Over on the corner of Magazine and Louisiana, you can discover and delight in one of the city's newest spots for food bowl fanatics, Poke Loa. The poke craze sweeping the nation has at last reached the Deep South. Made with a combination of rice and raw fish like tuna and salmon, and topped with items like crab, seaweed salad, tobiko, baby cucumbers, avocado, ponzu, sesame oil, and so much more, one could conceivably make a different bowl of poke every time one ordered. The folks behind Poke Loa are also about to open a second and third location for their popular restaurant, on Metairie Road and Downtown on Girod Street. Plus, they're on Waitr, so your penchant for poke can be placated no matter where you are in the GNO.

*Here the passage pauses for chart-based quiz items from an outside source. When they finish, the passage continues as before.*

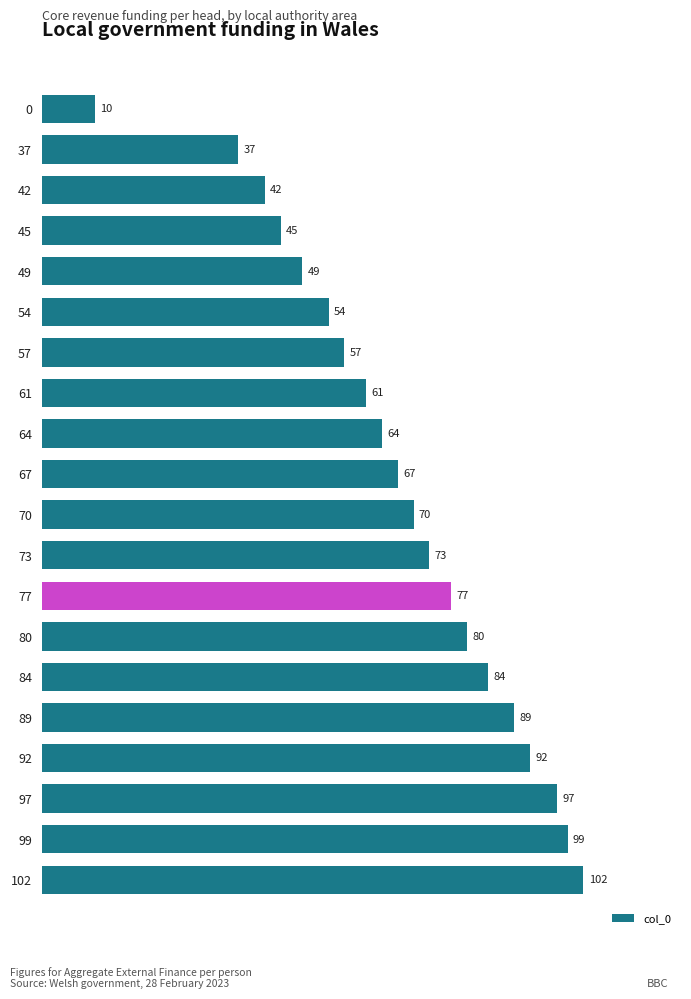

What is the difference between the second highest and second lowest values?

62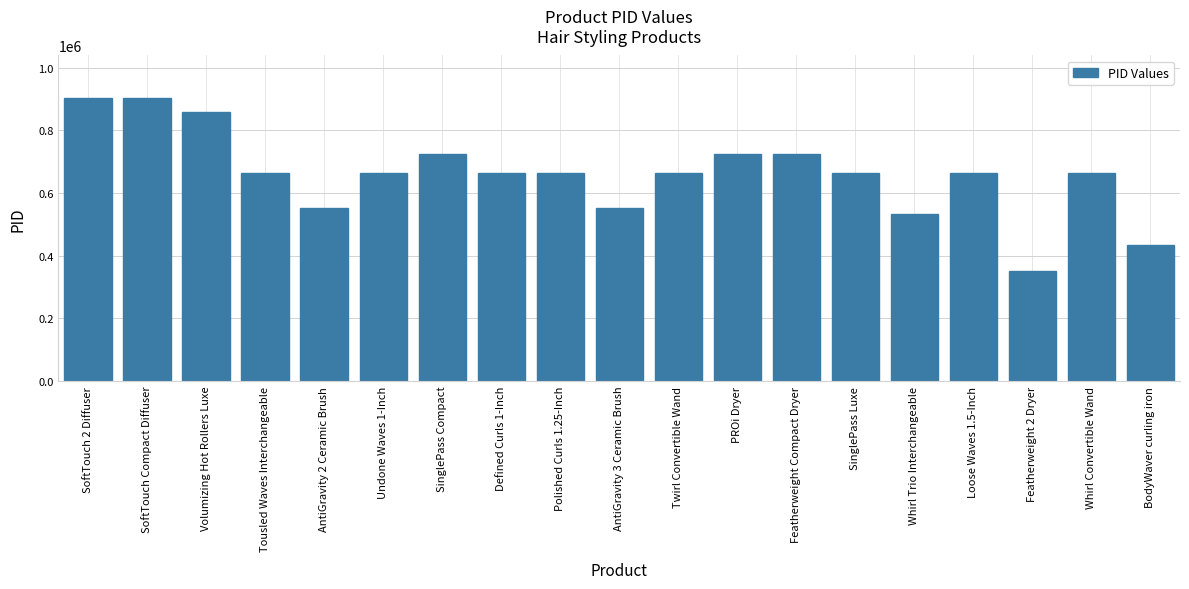

What is the sum of all values?

12582073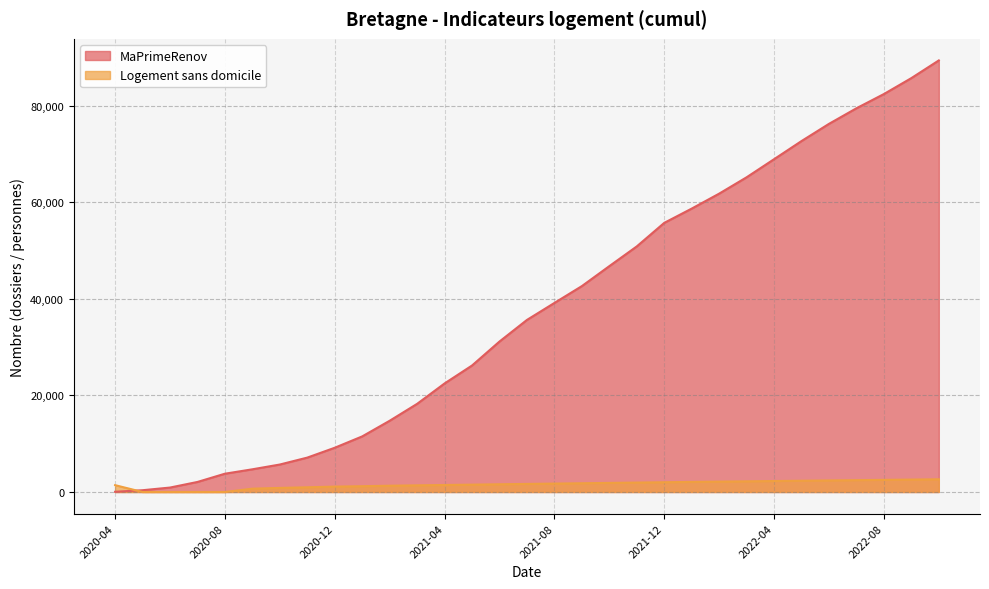

At which label is MaPrimeRenov closest to 44698?

2021-10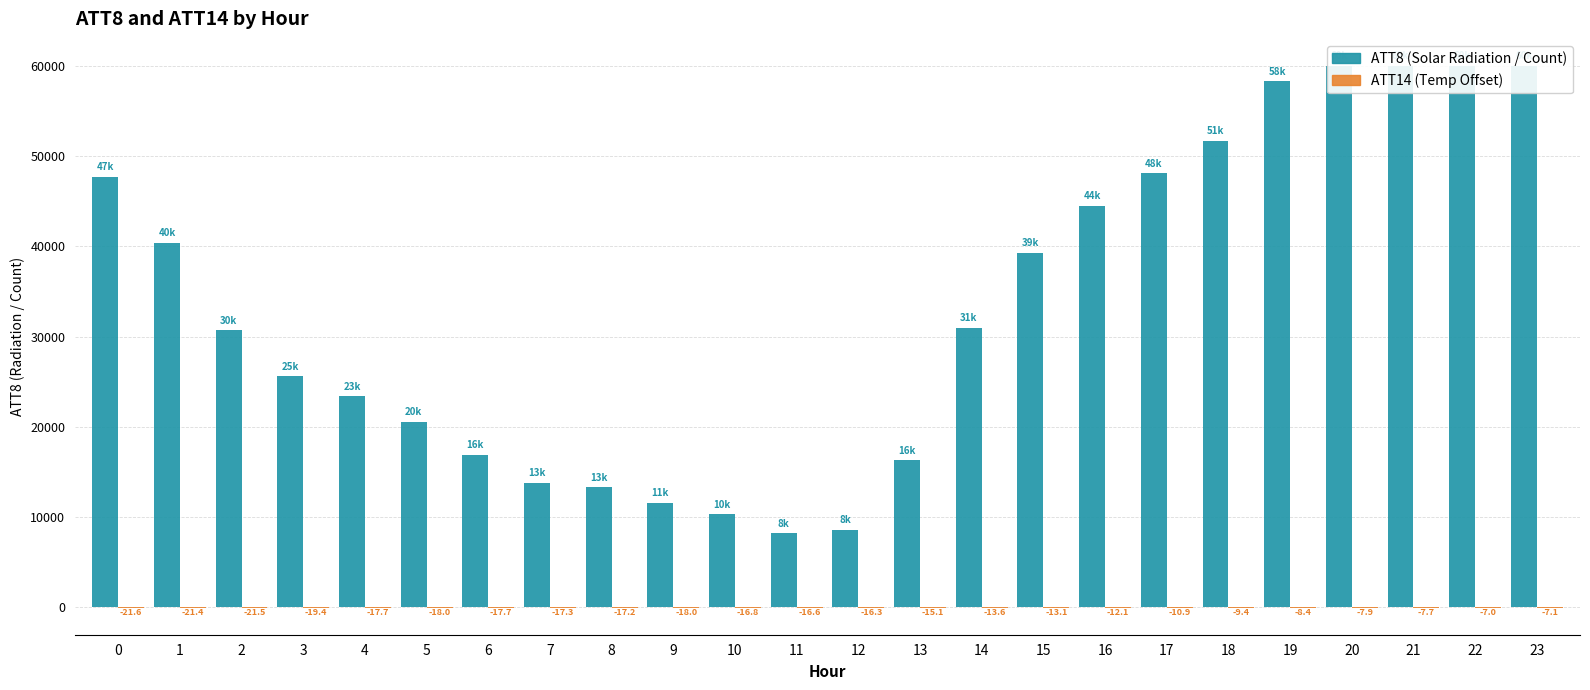

What is the sum of the ATT14 (Temp Offset) values at 9 and 5?

-36.0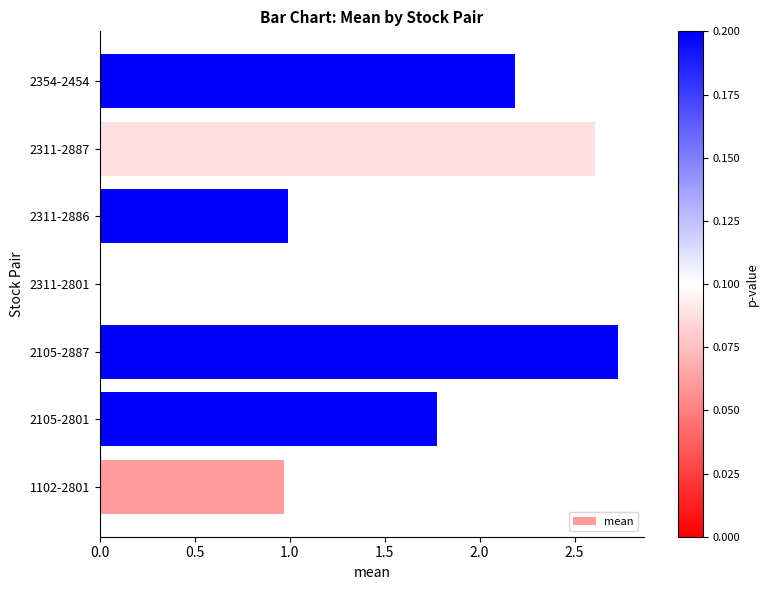

Is it true that the value at 2311-2801 is 0.0?

True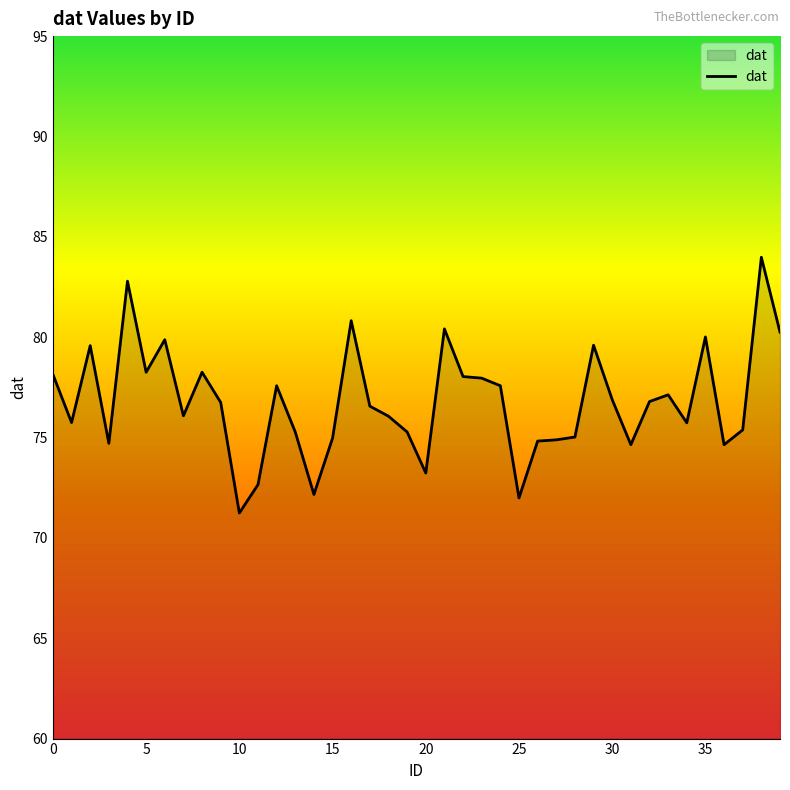

How many lines are shown in the chart?

1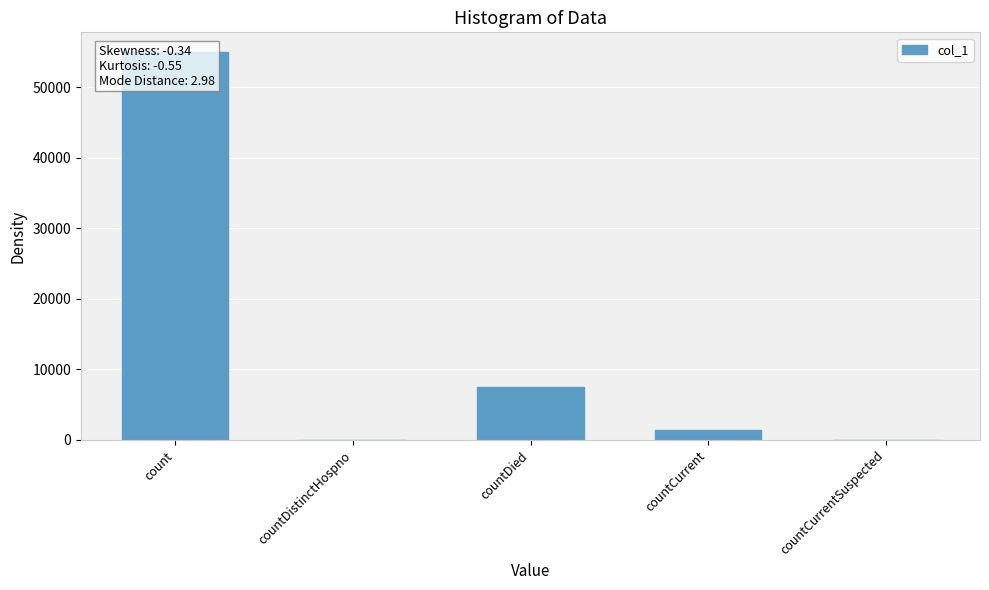

What is the label of the 3rd bar from the right?

countDied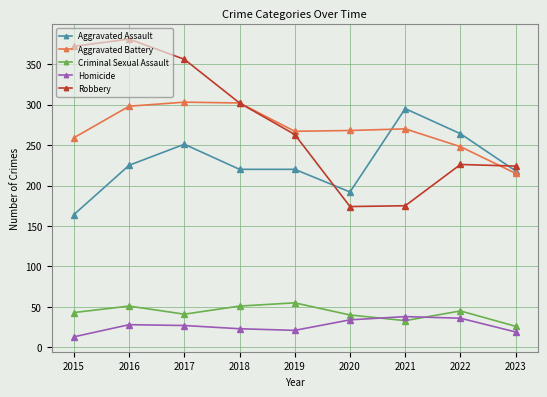

How many interior local valleys does the Aggravated Battery series have?

1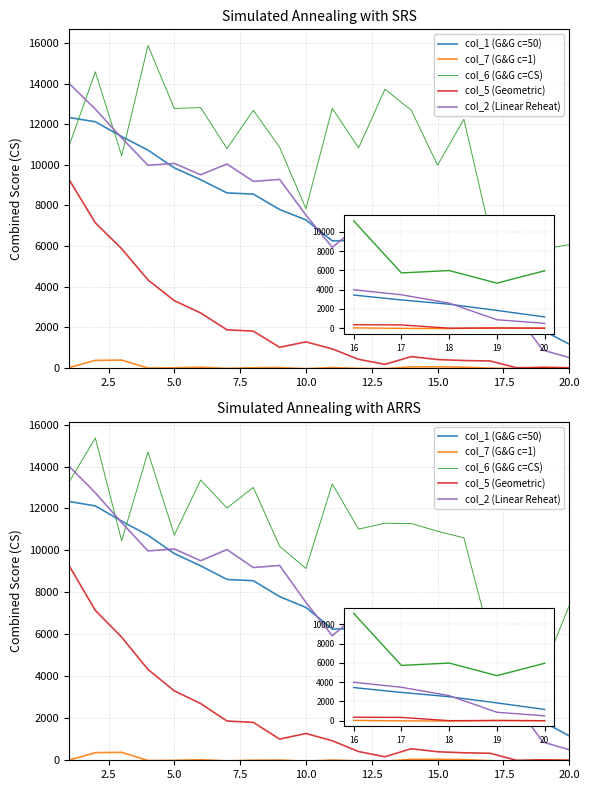

What is the difference between the maximum and minimum values in the col_2 (Linear Reheat) series?

13514.6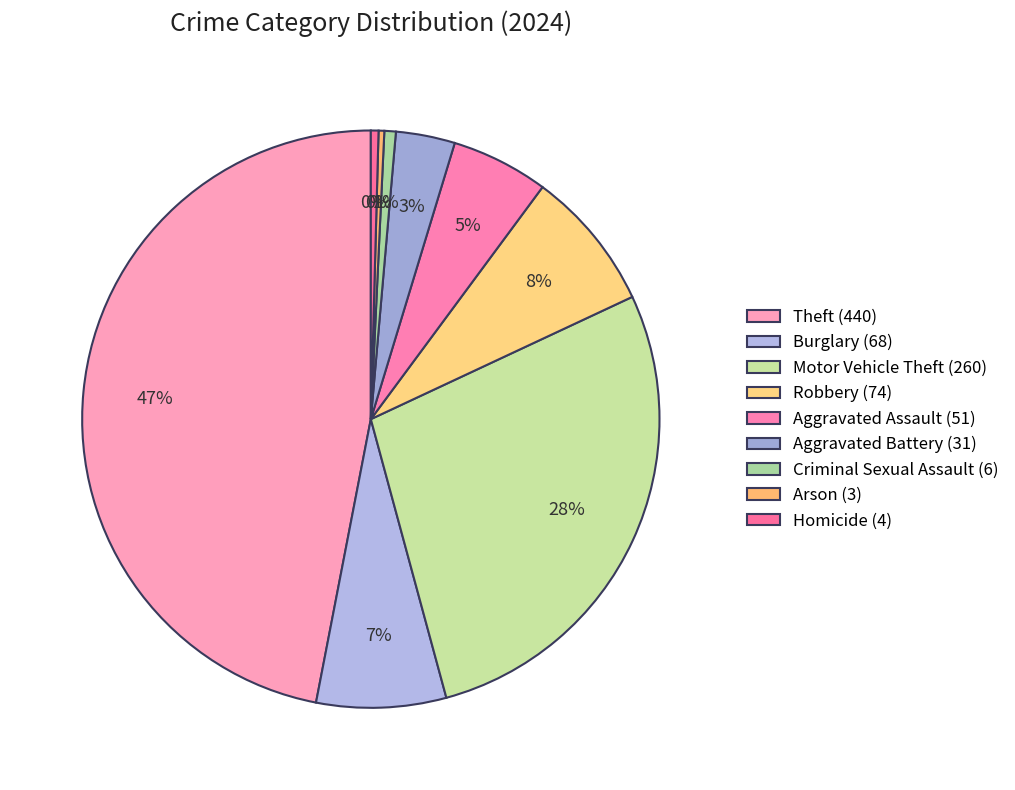

Combined, what portion of the pie is Aggravated Assault and Theft?

52.4%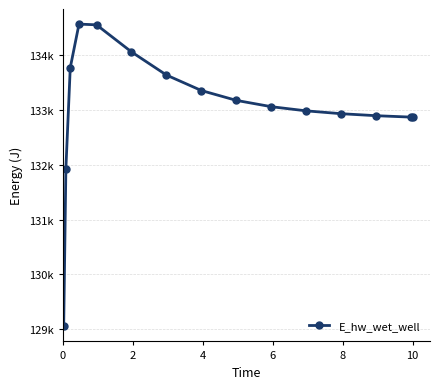

Is this an area chart (filled region under the line)?

No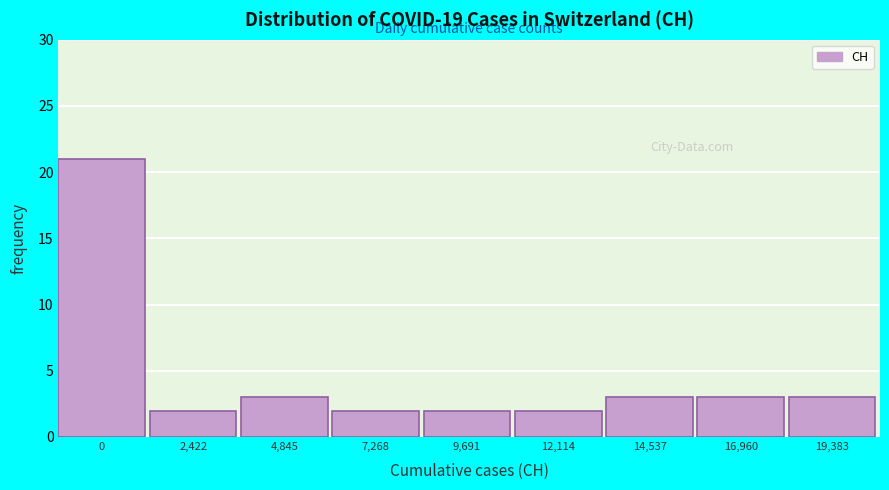

Reading left to right, transcribe all the data shown in this chart.

21	2	3	2	2	2	3	3	3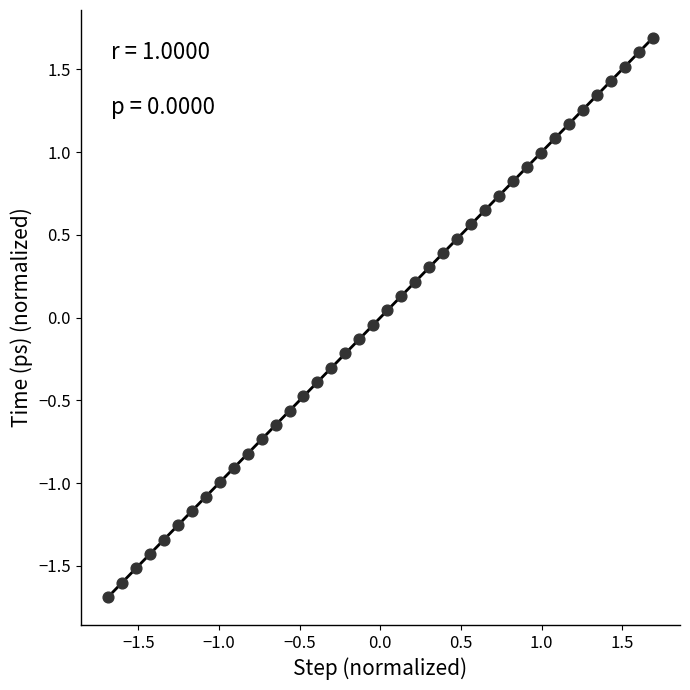

What is the range of Y values (max minus min)?

3.4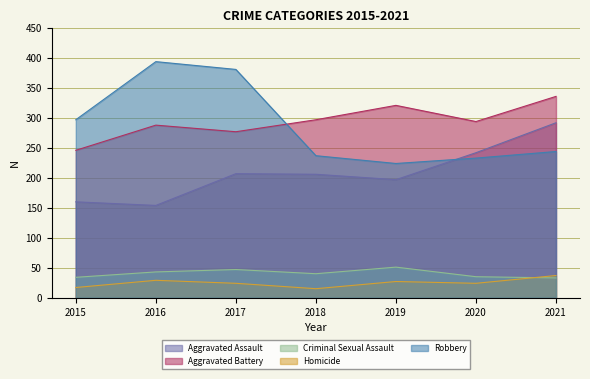

Does the chart display data point markers on the line(s)?

No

Well-patronized by denizens of the Riverbend neighborhood, Ba Chi Canteen is a great go-to for mouthwatering, affordable lunch items that are as sumptuous as they are satiating. Though Vietnamese restaurants all over town offer a version of Ba Chi's vermicelli bowl, none have their signature, uber-crispy egg rolls that I can never resist adding to the mix. My favorite combination includes the usual rice noodle salad with cabbage, shredded lettuce, carrots, and rice noodles, topped with charbroiled pork, crispy pork egg rolls, and all the Vietnamese fish sauce I can get my hands on. It's a meal I usually can't manage to finish in one sitting and all for less than $10.
Doing a roundup on food bowls wouldn't be complete without including the ubiquitous Korean dish bibimbap, and more particularly, the dolsot bibimbap found at Little Korea BBQ. Prepared and served in a hot stone bowl (a dolsot), the dish includes things like zucchini, carrots, shiitake mushrooms, cucumbers, kimchi, rice, and your choice of marinated beef, spicy chicken, pork loin, short rib, or tofu with a raw egg served on top that cooks from the heat of the bowl. They also offer several flavors of patbingsu, a Korean "sno-ball," that is as tasty as it is enormous. Be prepared to share...
Though it's rather obvious that Asian and Polynesian cooks already have the food bowl phenom "in the bag," there are definitely other worthwhile options that don't fall under this category. Take, for instance, the grain bowls offered Downtown in the South Market District at The Daily Beet. Try the "Morning" bowl any old time with quinoa, egg, avocado, black beans, corn, and cotija, or sink your spoon (or fork?) into a "Wellness" filled with the nutty flavor of warm wild rice, tangy goat cheese, toasted pistachios, grapes, currants, arugula, and sesame balsamic dressing. At no more than $10.50 per dish, you can eat your bowl and have your smoothie too, like a Sweet Mint with pineapple and coconut or a Chocoheaven with banana, raw cacao, sea salt, and agave.
Finally, set your sights on a more Southern-type saucer at Refuel. Known for breakfast and brunch, this spot in the Riverbend on Hampson Street features a "build-your-own" grit bowl where you can add as many or as few ingredients as your little heart desires. Top a bowl of creamy corn grits with things like roasted red peppers, fresh avocado, thick-cut bacon, spicy andouille, spinach, eggs (any style), feta, ham, cheddar, and more. Even if you put literally everything they have on your great big ol' bowl-o-grits, it still wouldn't cost you more than $16. But how hungry are you, really?